Supplied information:

┌──

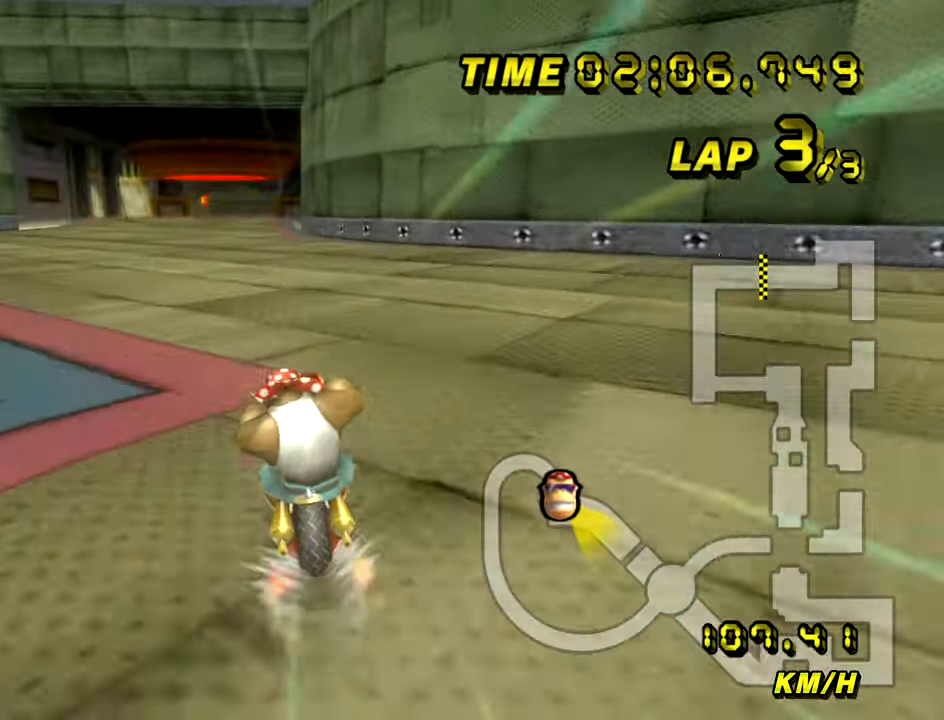
{"dt_ms": 501, "buttons": ["A"], "left_stick": "center", "events": [[83, "left_stick", "center"]]}
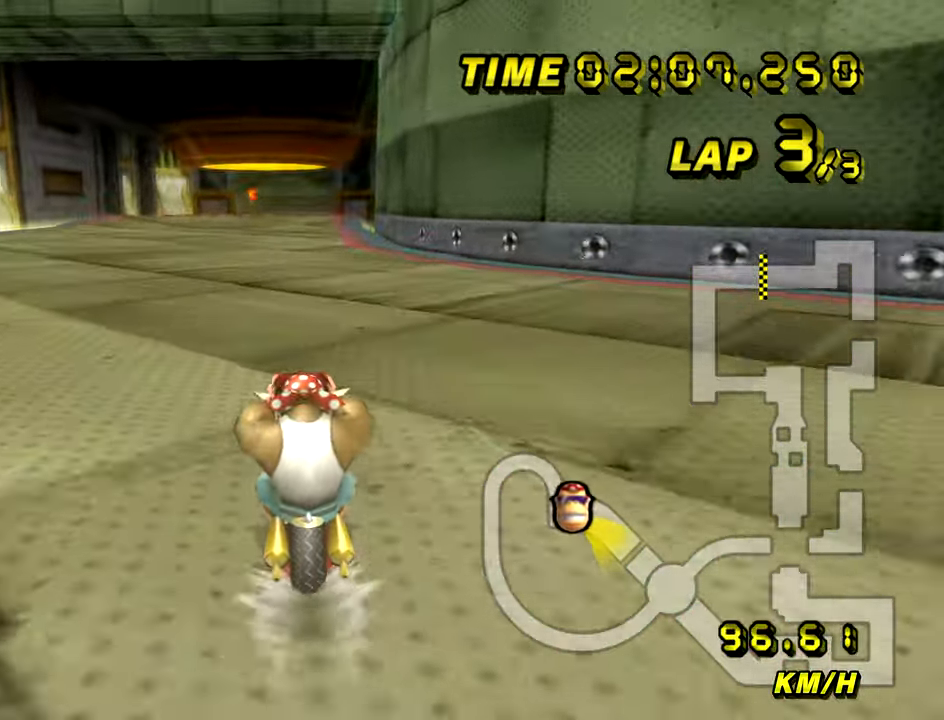
{"dt_ms": 500, "buttons": ["A"], "left_stick": "center", "events": []}
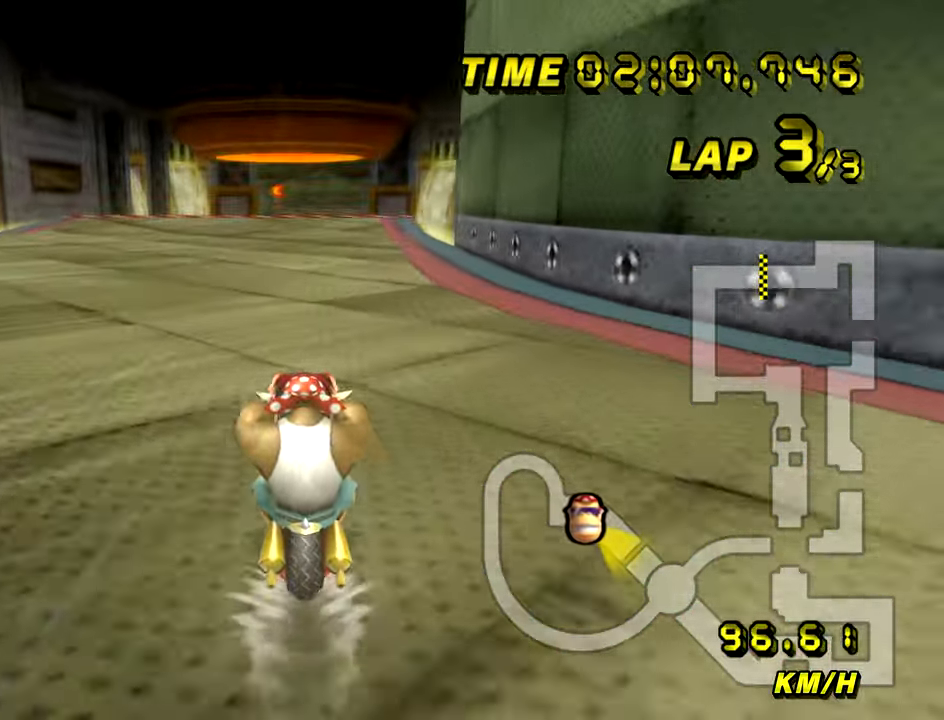
{"dt_ms": 501, "buttons": ["A"], "left_stick": "center", "events": []}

└──

Exercise aim: Exclude the pictures, and transcribe all of the material exactly.

Response box:
{"dt_ms": 501, "buttons": ["A"], "left_stick": "center", "events": [[83, "left_stick", "center"]]}
{"dt_ms": 500, "buttons": ["A"], "left_stick": "center", "events": []}
{"dt_ms": 501, "buttons": ["A"], "left_stick": "center", "events": []}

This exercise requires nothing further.